*What is asked*:
A. Answer these from the Dr. Octagon review:
(i) Which label re-released the album in 1997?
(ii) What Bronx trio had Kool Keith already been part of?
(iii) What sample accents the beat on "Blue Flowers"?
B. Reproduce the Dr. Octagon review, starting at "Released in 1996, Dr." and ending at "Dan the Automator.", with "supergroup" replaced by "collective".

Released: May, 1996; Bulk Recordings
Re-released: 1997; Dreamworks
*Track listing for Bulk Recordings release
How bizarre do you like it? Does the idea of a half shark-alligator, half man appeal to you? How about a green, red, blue reindeer copulating with a buffalo-winged baboon? Got chimpanzee acne? Moose bumps? You need to see the doctor, fast.
Released in 1996, Dr. Octagon foretold the dense, challenging and intelligent future of underground and alternative hip hop on a single one-shot album. Dr. Octagon drew primarily on three talents, creating a veritable supergroup of unique talent. Kool Keith’s enigmatic rambling verses embodied the lead character, Dr. Octagon, a pornographic physician of questionable ethics. Supplementing Keith’s schizophrenic rhymes, the Jimi Hendrix of wax, DJ Qbert, who had already spent over ten years redefining the place of the DJ in the world of hip hop. Joining these two experienced talents? A then relatively unknown producing talent going by the name of Dan the Automator.
Having spent a few years in the Bay Area taking as many projects as he could, Dan the Automator finally caught much deserved recognition in his teaming with Keith and Qbert. Octagon marks the lo-fi yet startlingly developed beginning stages of the Automator’s career. His style on Octagon, like much of his work, recalls the experimental, atmospheric trip hop beats pioneered in the U.K. just a few years earlier. Despite the relevant influence, his beats are distinct in their own sci-fi peppered, expansive way, interchanging and co-mingling live instrumentation with futuristic electronic sounds. On tracks like the stoner-dazed “Blue Flowers,” Keith supplies a loping bass as Automator throws down a simple beat, accents it with a violin sample and swollen electronica and calls it a day. “I’m Destructive” gets rowdy, welding inflamed guitars to a sweet break beat and another Keith bass line, providing for a perfect background while Keith threatens the listener, “Think about it/If you was there standing looking at me/What would you do, if I hit your face with dog doodoo?”
Already a pioneering innovator in hip hop with the Bronx trio, Ultramagnetic MCs, Keith’s rhymes have always provided a glimpse into the not-quite-sane. Dr. Octagon is no different. As if multiple personalities weren’t daring or demented enough, Keith constantly breaks into free form word play, many times eschewing concepts like narrative and, well, simply making sense. Making sense, however, has never been a necessity in any art form.
Despite jumping all over the place, Keith’s lyricism on Octagon does have one constant: a preoccupation with pornographic tales and weird-science surrealism. Posing as a psychotic Marvin Gaye, Keith goes sexual healing with “Girl Let Me Touch You,” a sensual track that asks, “Did he lick you there?/Percolate your atmosphere?” and suggests “boots and some leather gear” might solve all problems. “Waiting List” exposes the graphic and outlandish practices of the good doctor: “I gotta cut off your ear, first behind your neck/Rip out the stomach, and open rectum to dissect.” Coupled with the Automator’s ethereal production, the track is particularly disturbing.

*Supplied data*:
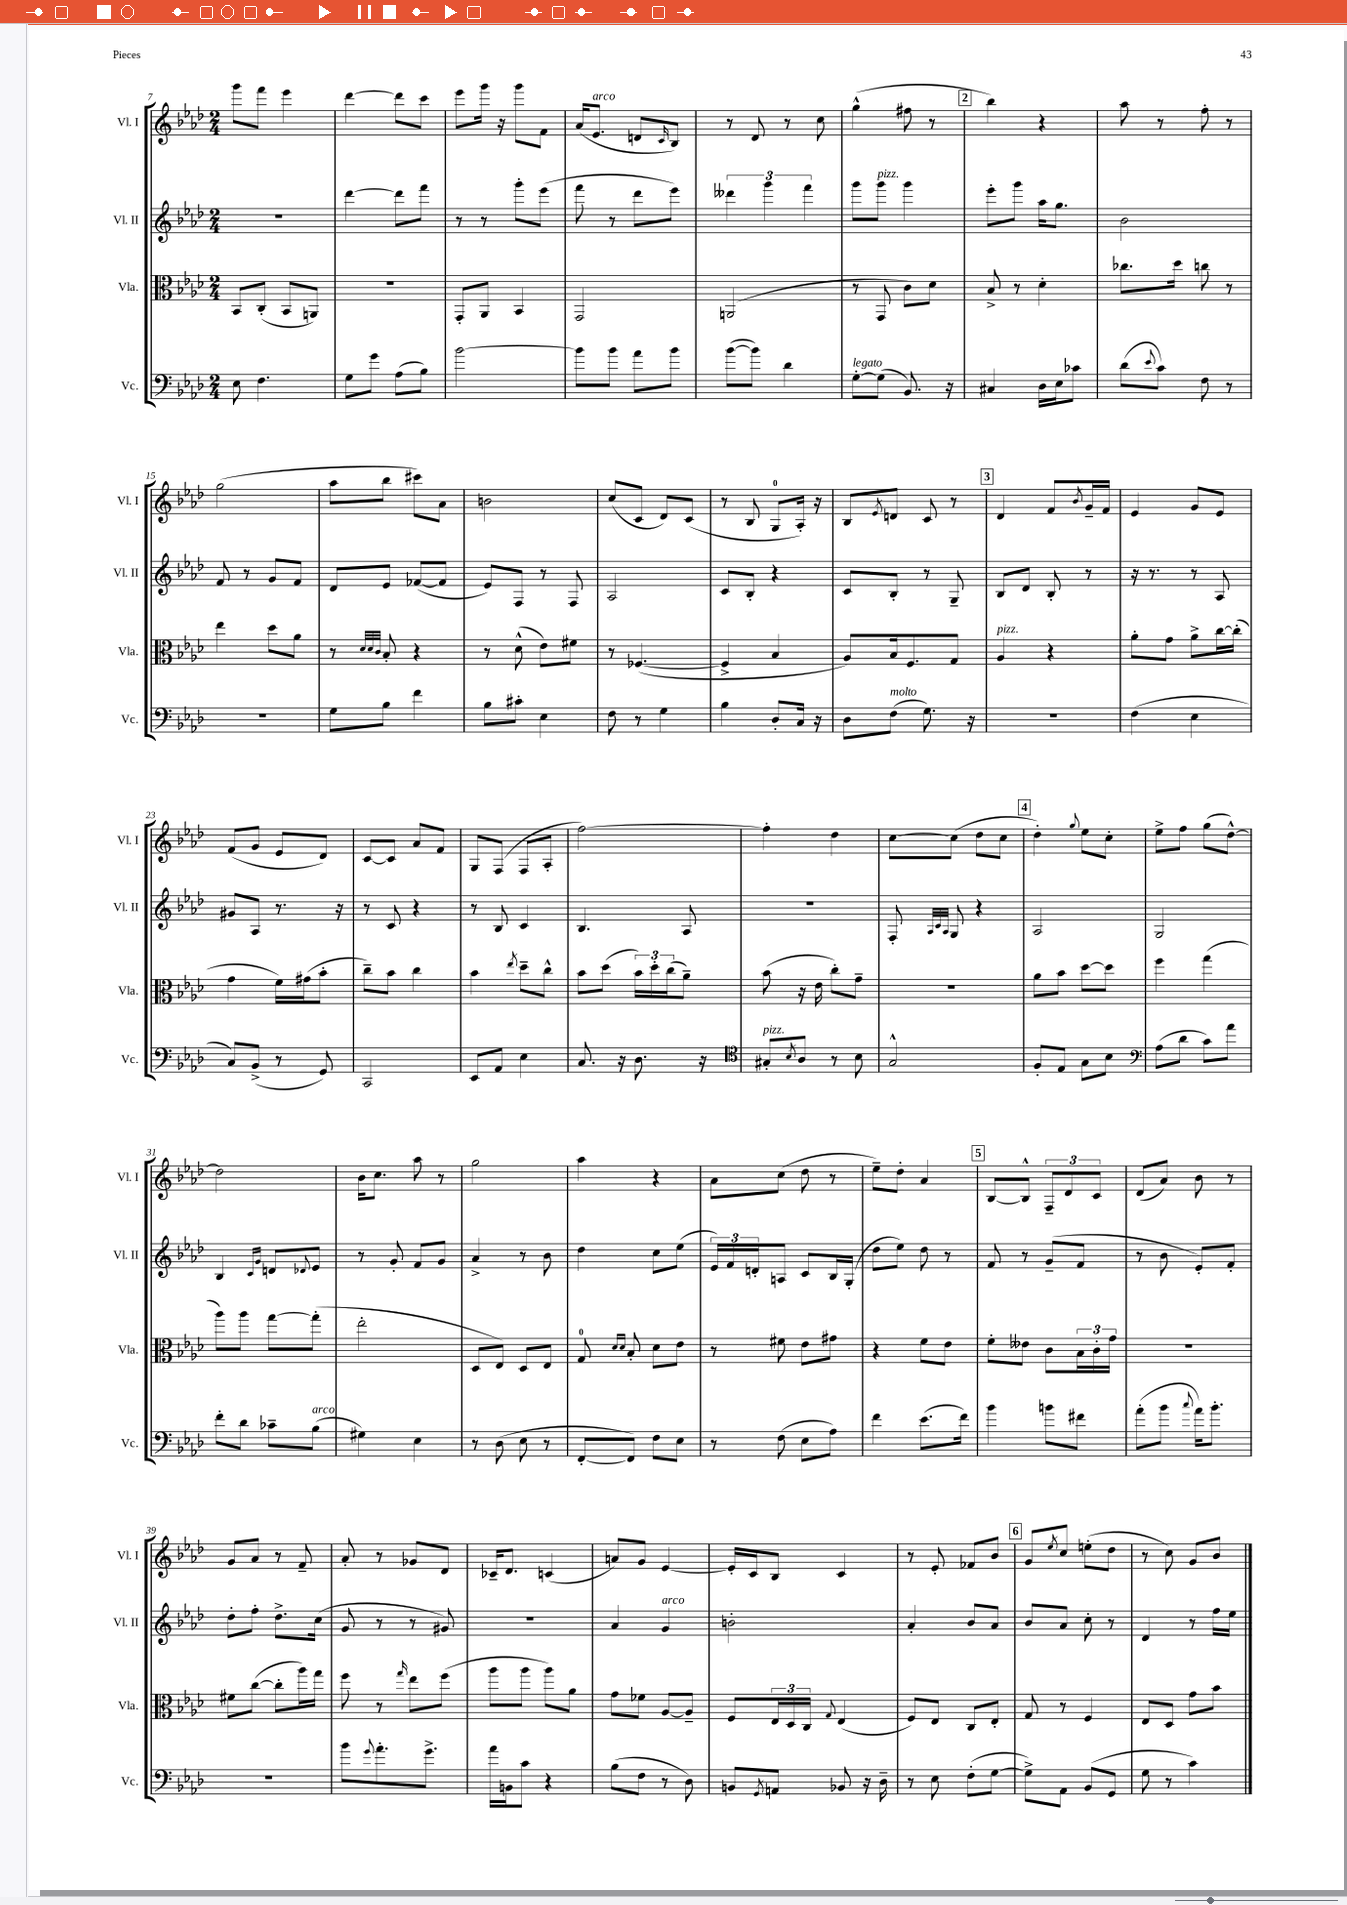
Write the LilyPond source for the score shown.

*Answers given*:
A.
(i) Dreamworks
(ii) Ultramagnetic MCs
(iii) A violin sample

B.
Released in 1996, Dr. Octagon foretold the dense, challenging and intelligent future of underground and alternative hip hop on a single one-shot album. Dr. Octagon drew primarily on three talents, creating a veritable collective of unique talent. Kool Keith’s enigmatic rambling verses embodied the lead character, Dr. Octagon, a pornographic physician of questionable ethics. Supplementing Keith’s schizophrenic rhymes, the Jimi Hendrix of wax, DJ Qbert, who had already spent over ten years redefining the place of the DJ in the world of hip hop. Joining these two experienced talents? A then relatively unknown producing talent going by the name of Dan the Automator.